- Garner in the 1970s
- Born: 17 October 1933 Lot-et-Garonne, France
- Died: 6 March 2024 (aged 90) Nîmes, France
- Occupation: Operatic soprano
- Organizations: Opéra-Comique

= Françoise Garner =

French soprano (1933–2024)

Françoise Garner (17 October 1933 – 6 March 2024) was a French soprano who made an international career. She began as a coloratura soprano at the Opéra-Comique, in roles such as Lakmé of Delibes and Leïla in Bizet's Les pêcheurs de perles. She appeared from the nineteen-seventies at leading opera houses of Europe, more in lyric soprano roles such as Liù in Puccini's Turandot and Leonora in Verdi's Il trovatore. She performed as Gounod's Marguerite at La Scala and as his Juliette in the Verona Arena, but was also trained in Rome, one of few French singers who knew bel canto.

== Life and career ==
Garner was born in Nérac, Lot-et-Garonne, on 17 October 1933. Her maternal grandparents were merchants there. Her family left for Paris when she was five, but she regularly returned for vacation until age of twenty. During the summers there, she attended operas at the Théâtre de Verdure de La Garenne. She first studied musicology at the Conservatoire de Paris with Marcel Samuel-Rousseau. After her voice was discovered, she focused on singing. She studied further at the Accademia Nazionale di Santa Cecilia of Rome with Rachele Maragliano-Mori, later at the Mozarteum in Salzburg with Rudolf Baumgartner. She finished studies with Abrami in Milan.

Garner made her debut at the Opéra-Comique in 1963 in the world premiere of Menotti's The Last Savage. Other roles there included Rosina in Rossini's Il barbiere di Siviglia, the title role in Lakmé, Olympia in Offenbach's Les contes d'Hoffmann, and Leïla in Les pêcheurs de perles. At the Paris Opéra, she performed the title role in Donizetti's Lucia di Lammermoor and Gilda in Verdi's Rigoletto, later as Countess Adèle in Rossini's Le comte Ory in 1976, and in various roles in Ravel's L'enfant et les sortilèges, staged by Jorge Lavelli in 1979. In 1971, she appeared as the Queen of the Night in Mozart's Die Zauberflöte, at the Aix-en-Provence Festival.

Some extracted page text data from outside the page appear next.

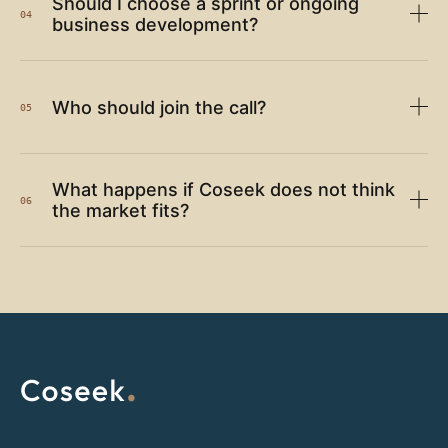
Should I choose a sprint or ongoing
04
business development?
Who should join the call?
05
What happens if Coseek does not think
06
the market fits?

She made an international career beginning in the nineteen-seventies; she appeared as Marguerite in Gounod's Faust at La Scala in 1977, directed by Jean-Louis Barrault and conducted by Georges Prêtre. She performed at the Grand Théâtre de Genève in 1980, as Donizetti's Anna Bolena at the Liceu in Barcelona in 1982, and in Teatro Carlo Felice in Genoa in 1983. She appeared as Bellini's Norma at the Opéra Royal de Wallonie in 1984 and performed the role of Salomé in Massenet's Hérodiade at the 1987 Orange Festival.

She appeared at the Metropolitan Opera as Konstanze in Mozart's Die Entführung aus dem Serail in 1984 (in John Dexter's production) and as Elvira in Bellini's I puritani in 1986. She appeared as Norma at the Sydney Opera, and in Gounod's Roméo et Juliette and Puccini's Madama Butterfly in the Verona Arena.

A coloratura soprano at first, she developed to a lyric soprano with roles such as Verdi's La traviata and Leonora in Il trovatore, and Liù in Puccini's Turandot, and to more dramatic roles such as Puccini's Tosca. Garner remained a presence in leading roles at French regional theatres. She recorded the title role of Norma in 1992.

Garner lived in Nîmes after she retired from the stage. She died there on 6 March 2024, at the age of 90.